Although this is fairly comprehensive, it is not exhaustive, as therapy by nature is working with the individual and must wrap around their needs, particularly when it is with children. The following gives an idea of the format of a therapeutic intervention, regardless of the specific modality of the ETS therapist providing the support:
- Therapy works with the specific needs of the individual and so takes a slightly different form every time it is conducted
- The work has some core requirements. The therapist will typically work with children within their school setting, in a room which has been agreed beforehand as private
- The sessions take place without interruption, which is essential for the therapeutic work
- Consideration is taken when scheduling the sessions bearing in mind the academic and emotional needs of the young person
- The same therapist will meet with each child on a weekly basis and work 1:1 for an hour at a time. This usually continues for some time, perhaps a few terms, perhaps the whole academic year. On occasion brief therapeutic interventions are appropriate
- Whilst the need for the intervention persists, the therapist will continue to offer the creative therapeutic interventions with the young person
- There are a number of outcome measures which the ETS team use to assess the effectiveness of the intervention. These are shared with teachers and parents or carers prior to therapy in order to ascertain a baseline for the child or young person
- At the end of the therapy, the teachers and parents or carers complete the outcome measures for the child to support evaluation of progress post therapeutic intervention.
Therapy in the Digital World
Sometimes therapy can be downloaded; the NHS runs online Cognitive Behavioural Therapy courses which can be helpful for some people who present with mild anxiety or depression. Occasionally, I am sure that therapy can come in a box; a friend of mine refers to his ‘self-development’ worksheets which he completes, straight out of a pack and recommended by a supportive health professional. I suppose then that therapy can come in a box and it can also be downloaded; it is continually adapting and takes many original and differing forms.

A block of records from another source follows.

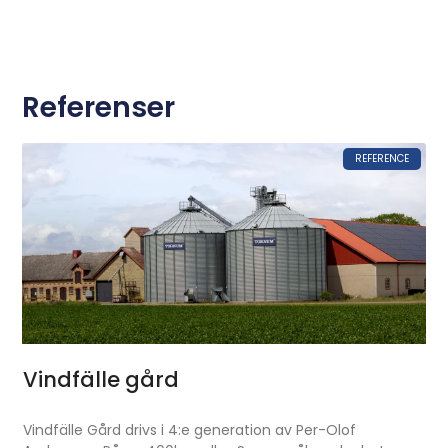
Referenser
REFERENCE
Vindfälle gård
Vindfälle Gård drivs i 4:e generation av Per-Olof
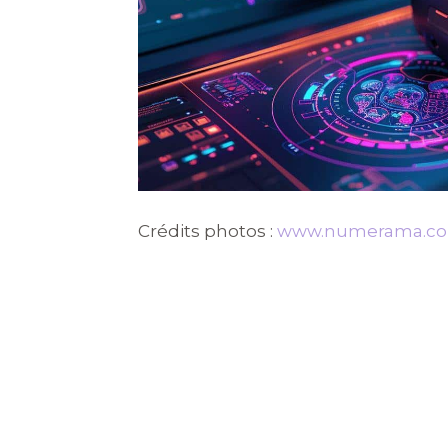
Crédits photos :
www.numerama.c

The Emotional & Trauma Support team at One Education offer unique, high quality, tailored therapy, primarily involving working with children, face-to-face, in the school context (or occasionally if necessary, in their homes). It is conscious of relational dynamics and the complex systemic issues in the environments around the child. It is focused on giving the young individual a voice and an opportunity to express themselves. ETS foster safe spaces for reflective self-expression, using the creative arts and highly trained and registered therapists in order to deliver psychological support to those who need it.
Our range of therapies includes: art therapy, dance movement therapy, dramatherapy, music therapy, horticulture therapy, play therapy, counselling as a therapeutic medium, and the Pharos Programme, which helps international new arrivals integrate with their new surroundings.